## Exercise aim
Each record is to be printed exactly as given, down to the last mark.

## Input
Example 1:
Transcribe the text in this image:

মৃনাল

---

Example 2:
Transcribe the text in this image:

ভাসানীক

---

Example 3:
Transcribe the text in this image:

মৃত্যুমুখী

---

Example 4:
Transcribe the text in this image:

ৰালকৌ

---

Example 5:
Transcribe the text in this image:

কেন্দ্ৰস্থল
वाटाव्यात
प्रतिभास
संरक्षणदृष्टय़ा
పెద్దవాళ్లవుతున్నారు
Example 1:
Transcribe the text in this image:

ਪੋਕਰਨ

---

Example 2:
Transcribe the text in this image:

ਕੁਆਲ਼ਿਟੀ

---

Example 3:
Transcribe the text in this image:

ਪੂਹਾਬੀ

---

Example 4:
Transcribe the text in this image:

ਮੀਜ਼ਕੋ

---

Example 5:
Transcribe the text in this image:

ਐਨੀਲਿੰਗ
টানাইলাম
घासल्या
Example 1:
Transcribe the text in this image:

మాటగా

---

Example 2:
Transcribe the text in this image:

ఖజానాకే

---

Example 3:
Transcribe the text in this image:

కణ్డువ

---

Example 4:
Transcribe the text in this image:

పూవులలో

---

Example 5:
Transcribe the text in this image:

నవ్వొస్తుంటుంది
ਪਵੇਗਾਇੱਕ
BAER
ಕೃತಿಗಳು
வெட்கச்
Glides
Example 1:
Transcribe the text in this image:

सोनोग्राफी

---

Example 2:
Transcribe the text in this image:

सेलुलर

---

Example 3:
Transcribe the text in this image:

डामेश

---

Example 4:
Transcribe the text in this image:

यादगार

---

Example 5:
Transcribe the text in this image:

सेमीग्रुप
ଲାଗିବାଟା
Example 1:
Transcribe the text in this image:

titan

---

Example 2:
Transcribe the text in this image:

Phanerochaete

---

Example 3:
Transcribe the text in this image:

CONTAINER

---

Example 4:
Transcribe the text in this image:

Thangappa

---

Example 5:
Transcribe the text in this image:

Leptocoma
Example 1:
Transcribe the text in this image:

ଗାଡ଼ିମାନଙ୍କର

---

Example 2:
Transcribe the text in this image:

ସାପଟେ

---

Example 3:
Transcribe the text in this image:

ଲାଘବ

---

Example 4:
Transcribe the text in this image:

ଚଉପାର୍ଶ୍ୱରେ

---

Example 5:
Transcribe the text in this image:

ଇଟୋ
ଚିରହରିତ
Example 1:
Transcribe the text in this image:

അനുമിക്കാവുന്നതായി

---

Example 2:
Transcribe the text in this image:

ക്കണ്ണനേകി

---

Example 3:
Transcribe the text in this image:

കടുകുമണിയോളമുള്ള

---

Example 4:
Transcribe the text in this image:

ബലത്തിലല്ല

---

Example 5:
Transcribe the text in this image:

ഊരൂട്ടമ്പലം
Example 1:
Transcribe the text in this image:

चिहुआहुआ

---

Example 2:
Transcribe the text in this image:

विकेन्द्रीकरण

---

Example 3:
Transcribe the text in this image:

## Your solution
Example 1:
Transcribe the text in this image:

মৃনাল

---

Example 2:
Transcribe the text in this image:

ভাসানীক

---

Example 3:
Transcribe the text in this image:

মৃত্যুমুখী

---

Example 4:
Transcribe the text in this image:

ৰালকৌ

---

Example 5:
Transcribe the text in this image:

কেন্দ্ৰস্থল
वाटाव्यात
प्रतिभास
संरक्षणदृष्टय़ा
పెద్దవాళ్లవుతున్నారు
Example 1:
Transcribe the text in this image:

ਪੋਕਰਨ

---

Example 2:
Transcribe the text in this image:

ਕੁਆਲ਼ਿਟੀ

---

Example 3:
Transcribe the text in this image:

ਪੂਹਾਬੀ

---

Example 4:
Transcribe the text in this image:

ਮੀਜ਼ਕੋ

---

Example 5:
Transcribe the text in this image:

ਐਨੀਲਿੰਗ
টানাইলাম
घासल्या
Example 1:
Transcribe the text in this image:

మాటగా

---

Example 2:
Transcribe the text in this image:

ఖజానాకే

---

Example 3:
Transcribe the text in this image:

కణ్డువ

---

Example 4:
Transcribe the text in this image:

పూవులలో

---

Example 5:
Transcribe the text in this image:

నవ్వొస్తుంటుంది
ਪਵੇਗਾਇੱਕ
BAER
ಕೃತಿಗಳು
வெட்கச்
Glides
Example 1:
Transcribe the text in this image:

सोनोग्राफी

---

Example 2:
Transcribe the text in this image:

सेलुलर

---

Example 3:
Transcribe the text in this image:

डामेश

---

Example 4:
Transcribe the text in this image:

यादगार

---

Example 5:
Transcribe the text in this image:

सेमीग्रुप
ଲାଗିବାଟା
Example 1:
Transcribe the text in this image:

titan

---

Example 2:
Transcribe the text in this image:

Phanerochaete

---

Example 3:
Transcribe the text in this image:

CONTAINER

---

Example 4:
Transcribe the text in this image:

Thangappa

---

Example 5:
Transcribe the text in this image:

Leptocoma
Example 1:
Transcribe the text in this image:

ଗାଡ଼ିମାନଙ୍କର

---

Example 2:
Transcribe the text in this image:

ସାପଟେ

---

Example 3:
Transcribe the text in this image:

ଲାଘବ

---

Example 4:
Transcribe the text in this image:

ଚଉପାର୍ଶ୍ୱରେ

---

Example 5:
Transcribe the text in this image:

ଇଟୋ
ଚିରହରିତ
Example 1:
Transcribe the text in this image:

അനുമിക്കാവുന്നതായി

---

Example 2:
Transcribe the text in this image:

ക്കണ്ണനേകി

---

Example 3:
Transcribe the text in this image:

കടുകുമണിയോളമുള്ള

---

Example 4:
Transcribe the text in this image:

ബലത്തിലല്ല

---

Example 5:
Transcribe the text in this image:

ഊരൂട്ടമ്പലം
Example 1:
Transcribe the text in this image:

चिहुआहुआ

---

Example 2:
Transcribe the text in this image:

विकेन्द्रीकरण

---

Example 3:
Transcribe the text in this image:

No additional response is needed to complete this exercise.